### EXERCISE PROMPT
Below are several records. Retype exactly those lines running from the one with "left wrist: (133, 75)" through the one with "left eye: (1, 162)", end lines included, and no others.

=== EXERCISE MATERIALS ===

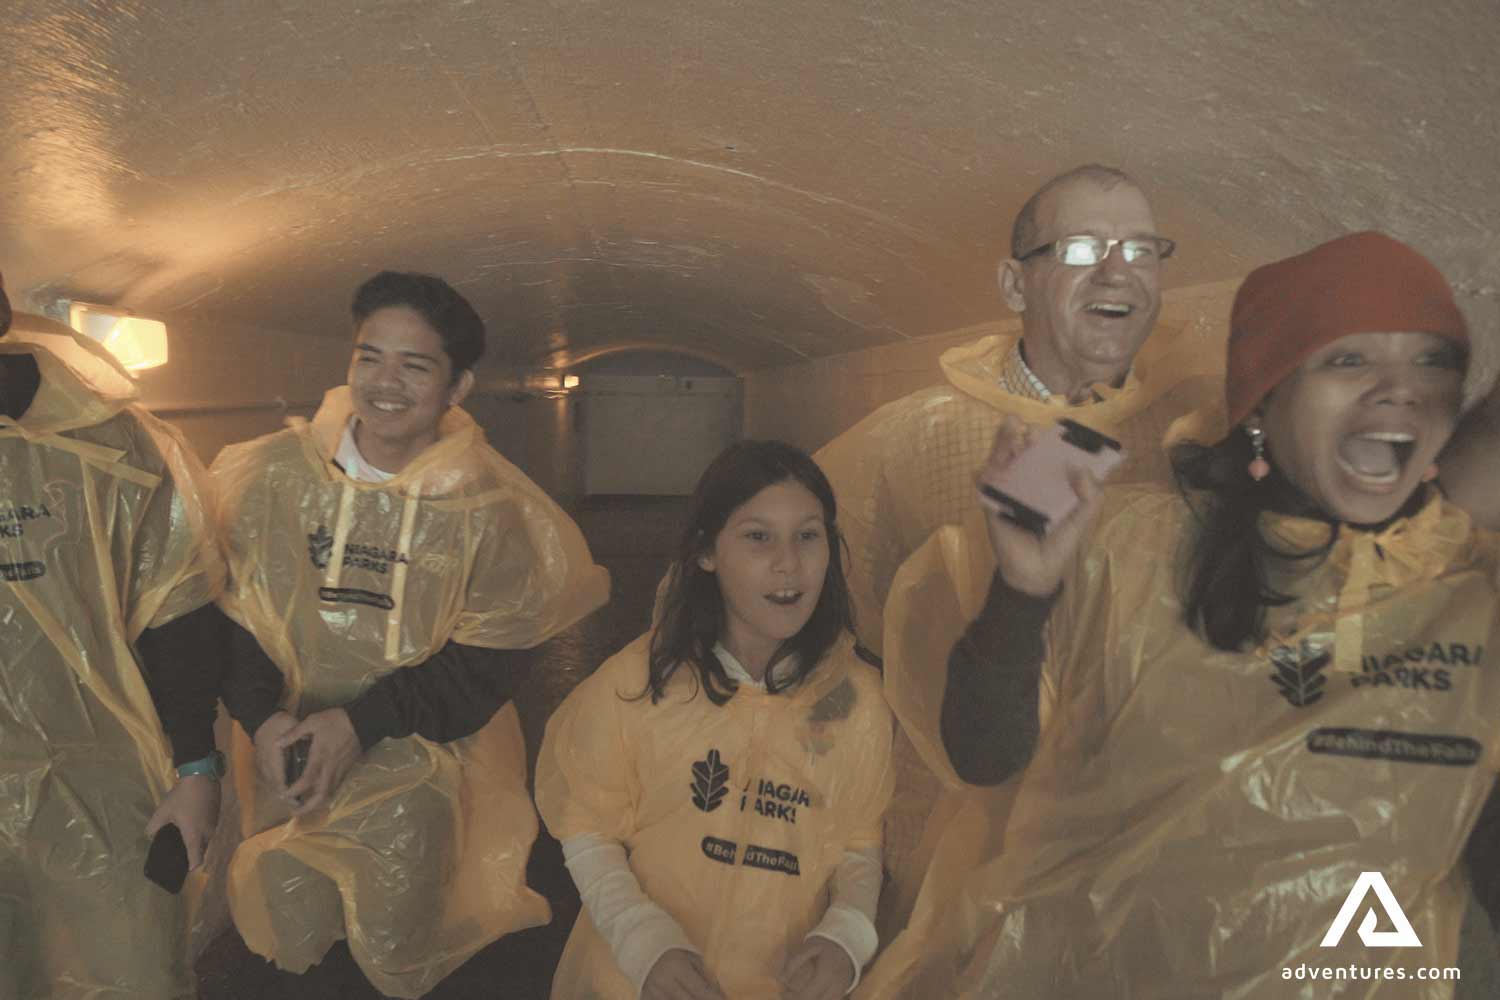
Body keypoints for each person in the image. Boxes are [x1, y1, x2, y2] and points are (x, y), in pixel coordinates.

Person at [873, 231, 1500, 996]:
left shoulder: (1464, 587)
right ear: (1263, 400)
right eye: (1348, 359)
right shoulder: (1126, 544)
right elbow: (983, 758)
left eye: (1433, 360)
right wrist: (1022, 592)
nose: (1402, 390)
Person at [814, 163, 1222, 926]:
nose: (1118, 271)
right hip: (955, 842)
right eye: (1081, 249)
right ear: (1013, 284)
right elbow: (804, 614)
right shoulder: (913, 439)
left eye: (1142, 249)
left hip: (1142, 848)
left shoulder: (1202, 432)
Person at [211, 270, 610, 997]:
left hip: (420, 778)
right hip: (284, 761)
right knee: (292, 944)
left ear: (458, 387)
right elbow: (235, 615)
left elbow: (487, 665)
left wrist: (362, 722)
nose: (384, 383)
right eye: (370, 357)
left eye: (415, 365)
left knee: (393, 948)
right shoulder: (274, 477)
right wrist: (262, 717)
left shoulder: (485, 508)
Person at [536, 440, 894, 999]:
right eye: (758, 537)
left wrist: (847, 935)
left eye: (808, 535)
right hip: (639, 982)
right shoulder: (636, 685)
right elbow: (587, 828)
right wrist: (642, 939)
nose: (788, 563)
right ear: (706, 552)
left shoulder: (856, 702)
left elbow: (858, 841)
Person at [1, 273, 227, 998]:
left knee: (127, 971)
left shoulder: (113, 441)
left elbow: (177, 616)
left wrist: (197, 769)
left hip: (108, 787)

===
=== EXERCISE MATERIALS ===

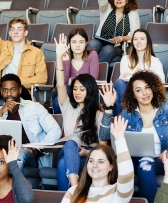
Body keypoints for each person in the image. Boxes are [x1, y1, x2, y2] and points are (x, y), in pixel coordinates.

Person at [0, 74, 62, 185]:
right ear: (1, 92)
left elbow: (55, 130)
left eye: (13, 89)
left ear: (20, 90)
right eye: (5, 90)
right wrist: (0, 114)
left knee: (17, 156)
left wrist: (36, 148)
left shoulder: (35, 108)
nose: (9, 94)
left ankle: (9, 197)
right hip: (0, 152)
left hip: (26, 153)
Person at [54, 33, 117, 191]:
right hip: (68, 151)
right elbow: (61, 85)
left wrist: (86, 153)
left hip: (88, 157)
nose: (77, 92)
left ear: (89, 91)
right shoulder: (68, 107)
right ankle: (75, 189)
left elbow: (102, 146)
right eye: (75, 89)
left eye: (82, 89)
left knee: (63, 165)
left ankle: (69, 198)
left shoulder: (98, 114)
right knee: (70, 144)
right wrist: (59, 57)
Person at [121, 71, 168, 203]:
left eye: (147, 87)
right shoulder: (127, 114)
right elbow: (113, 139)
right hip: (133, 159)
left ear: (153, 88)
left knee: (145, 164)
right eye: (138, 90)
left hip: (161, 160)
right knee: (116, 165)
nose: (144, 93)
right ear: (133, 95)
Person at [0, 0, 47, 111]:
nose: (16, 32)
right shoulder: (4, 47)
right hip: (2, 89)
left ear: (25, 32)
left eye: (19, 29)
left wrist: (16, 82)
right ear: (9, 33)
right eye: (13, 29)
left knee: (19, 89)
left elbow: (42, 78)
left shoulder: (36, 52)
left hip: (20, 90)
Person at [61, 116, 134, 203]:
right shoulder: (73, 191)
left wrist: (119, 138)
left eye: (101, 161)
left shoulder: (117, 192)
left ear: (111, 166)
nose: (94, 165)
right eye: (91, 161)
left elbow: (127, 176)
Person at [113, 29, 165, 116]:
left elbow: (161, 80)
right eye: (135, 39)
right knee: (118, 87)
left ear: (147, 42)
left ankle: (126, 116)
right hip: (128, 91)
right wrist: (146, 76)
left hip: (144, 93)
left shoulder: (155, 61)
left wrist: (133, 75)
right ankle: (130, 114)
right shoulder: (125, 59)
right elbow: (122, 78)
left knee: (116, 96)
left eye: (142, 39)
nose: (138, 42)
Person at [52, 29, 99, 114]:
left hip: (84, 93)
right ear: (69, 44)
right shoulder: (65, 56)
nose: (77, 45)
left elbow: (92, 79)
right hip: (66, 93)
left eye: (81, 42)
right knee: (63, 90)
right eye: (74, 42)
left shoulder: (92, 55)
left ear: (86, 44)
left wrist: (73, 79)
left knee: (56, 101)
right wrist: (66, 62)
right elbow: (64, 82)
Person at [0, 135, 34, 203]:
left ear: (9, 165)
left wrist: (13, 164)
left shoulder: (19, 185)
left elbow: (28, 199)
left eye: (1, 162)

===
=== EXERCISE MATERIALS ===

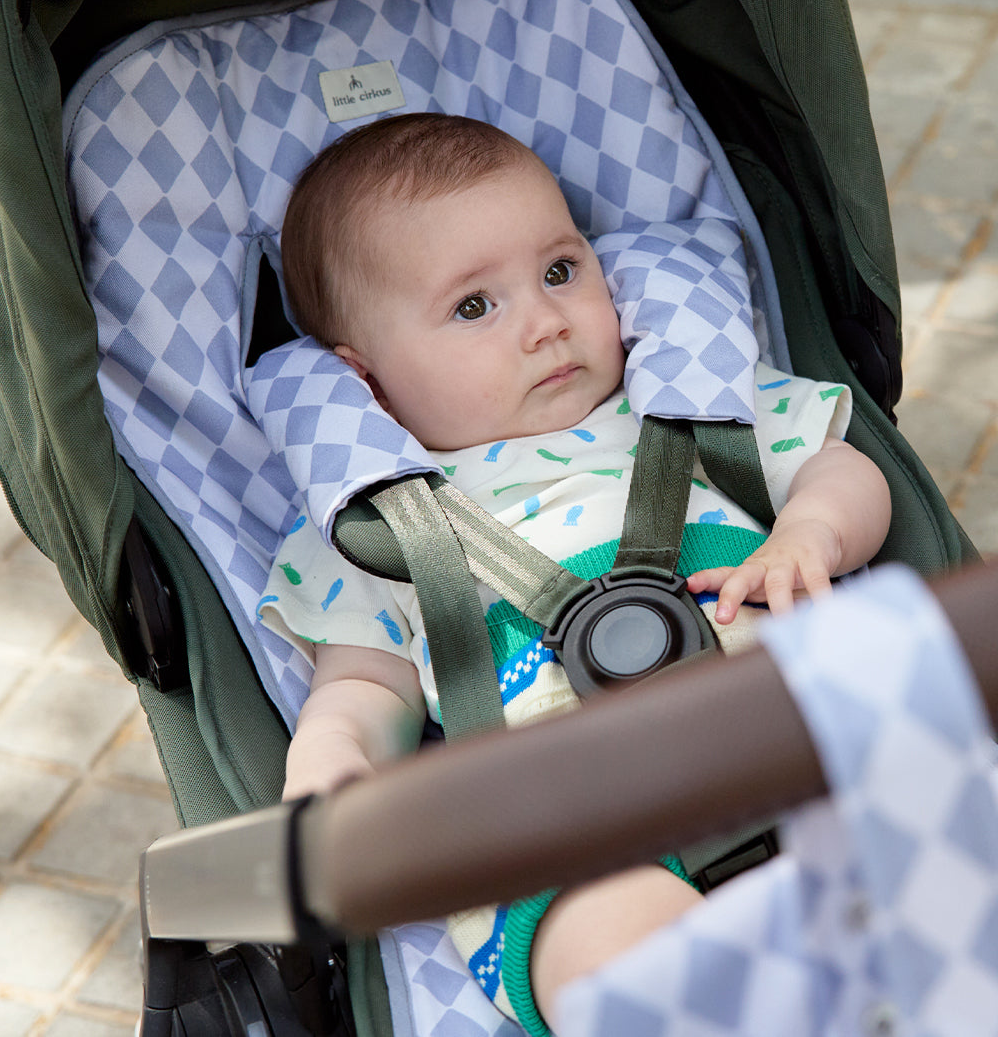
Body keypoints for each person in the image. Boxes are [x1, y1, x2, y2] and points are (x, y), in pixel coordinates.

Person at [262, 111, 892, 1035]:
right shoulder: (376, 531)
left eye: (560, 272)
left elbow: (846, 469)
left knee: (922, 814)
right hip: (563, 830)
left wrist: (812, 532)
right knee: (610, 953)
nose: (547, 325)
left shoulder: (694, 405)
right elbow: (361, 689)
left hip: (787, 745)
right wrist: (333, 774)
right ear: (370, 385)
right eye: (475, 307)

===

### ANSWER TO THE PROBLEM
left wrist: (133, 75)
right ankle: (130, 114)
right shoulder: (125, 59)
right elbow: (122, 78)
left knee: (116, 96)
left eye: (142, 39)
nose: (138, 42)
Person at [52, 29, 99, 114]:
left hip: (84, 93)
right ear: (69, 44)
right shoulder: (65, 56)
nose: (77, 45)
left elbow: (92, 79)
right hip: (66, 93)
left eye: (81, 42)
right knee: (63, 90)
right eye: (74, 42)
left shoulder: (92, 55)
left ear: (86, 44)
left wrist: (73, 79)
left knee: (56, 101)
right wrist: (66, 62)
right elbow: (64, 82)
Person at [0, 135, 34, 203]:
left ear: (9, 165)
left wrist: (13, 164)
left shoulder: (19, 185)
left elbow: (28, 199)
left eye: (1, 162)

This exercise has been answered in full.